Saved data entries →
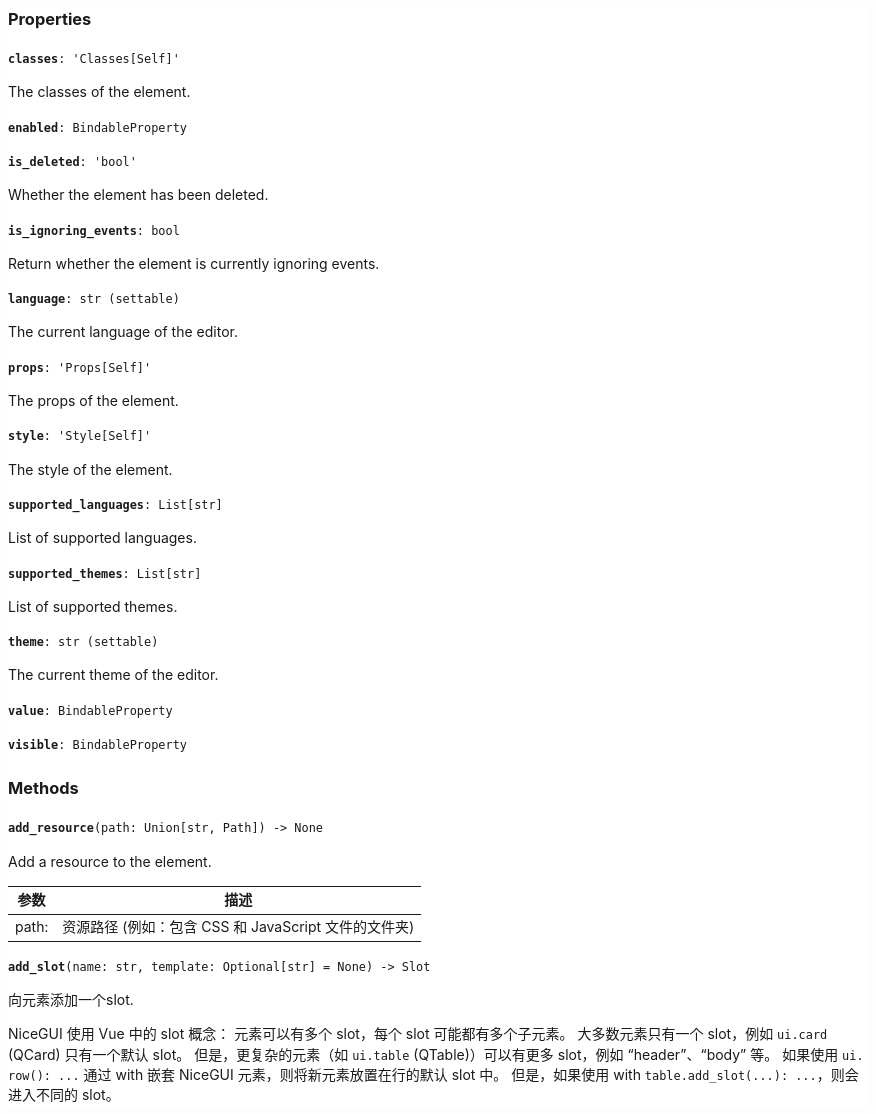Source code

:### Properties

**`classes`**`: 'Classes[Self]'`

The classes of the element.

**`enabled`**`: BindableProperty`

**`is_deleted`**`: 'bool'`

Whether the element has been deleted.

**`is_ignoring_events`**`: bool`

Return whether the element is currently ignoring events.

**`language`**`: str (settable)`

The current language of the editor.

**`props`**`: 'Props[Self]'`

The props of the element.

**`style`**`: 'Style[Self]'`

The style of the element.

**`supported_languages`**`: List[str]`

List of supported languages.

**`supported_themes`**`: List[str]`

List of supported themes.

**`theme`**`: str (settable)`

The current theme of the editor.

**`value`**`: BindableProperty`

**`visible`**`: BindableProperty`

### Methods

**`add_resource`**`(path: Union[str, Path]) -> None`

Add a resource to the element.

|  参数 | 描述 |
| --- | --- |
| path: | 资源路径 (例如：包含 CSS 和 JavaScript 文件的文件夹) |

**`add_slot`**`(name: str, template: Optional[str] = None) -> Slot`

向元素添加一个slot.

NiceGUI 使用 Vue 中的 slot 概念：
元素可以有多个 slot，每个 slot 可能都有多个子元素。
大多数元素只有一个 slot，例如 `ui.card` (QCard) 只有一个默认 slot。
但是，更复杂的元素（如 `ui.table` (QTable)）可以有更多 slot，例如 “header”、“body” 等。
如果使用 `ui.row(): ...` 通过 with 嵌套 NiceGUI 元素，则将新元素放置在行的默认 slot 中。
但是，如果使用 with `table.add_slot(...): ...`，则会进入不同的 slot。
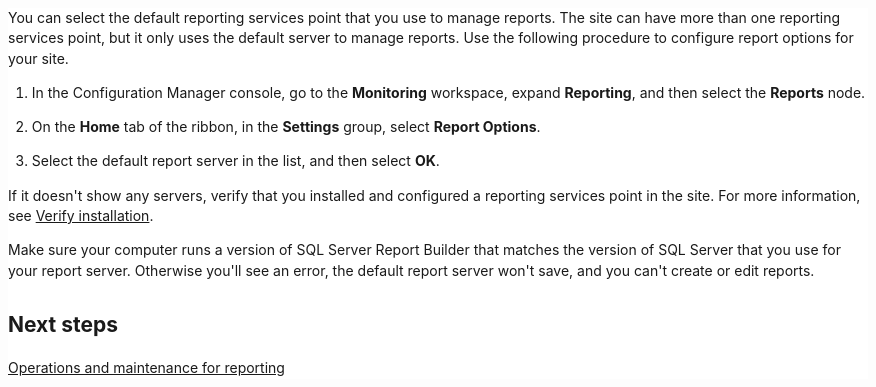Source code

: You can select the default reporting services point that you use to manage reports. The site can have more than one reporting services point, but it only uses the default server to manage reports. Use the following procedure to configure report options for your site.

1. In the Configuration Manager console, go to the **Monitoring** workspace, expand **Reporting**, and then select the **Reports** node.

1. On the **Home** tab of the ribbon, in the **Settings** group, select **Report Options**.

1. Select the default report server in the list, and then select **OK**.

If it doesn't show any servers, verify that you installed and configured a reporting services point in the site. For more information, see [Verify installation](#bkmk_verify).

Make sure your computer runs a version of SQL Server Report Builder that matches the version of SQL Server that you use for your report server. Otherwise you'll see an error, the default report server won't save, and you can't create or edit reports.

## Next steps

[Operations and maintenance for reporting](operations-and-maintenance-for-reporting.md)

EXERCISE →
In the entries above, the lines from the one bearing "The current language of the editor." up to and including the one bearing "List of supported themes." should be transcribed exactly; no other line is wanted.

TASK RESULT →
The current language of the editor.

**`props`**`: 'Props[Self]'`

The props of the element.

**`style`**`: 'Style[Self]'`

The style of the element.

**`supported_languages`**`: List[str]`

List of supported languages.

**`supported_themes`**`: List[str]`

List of supported themes.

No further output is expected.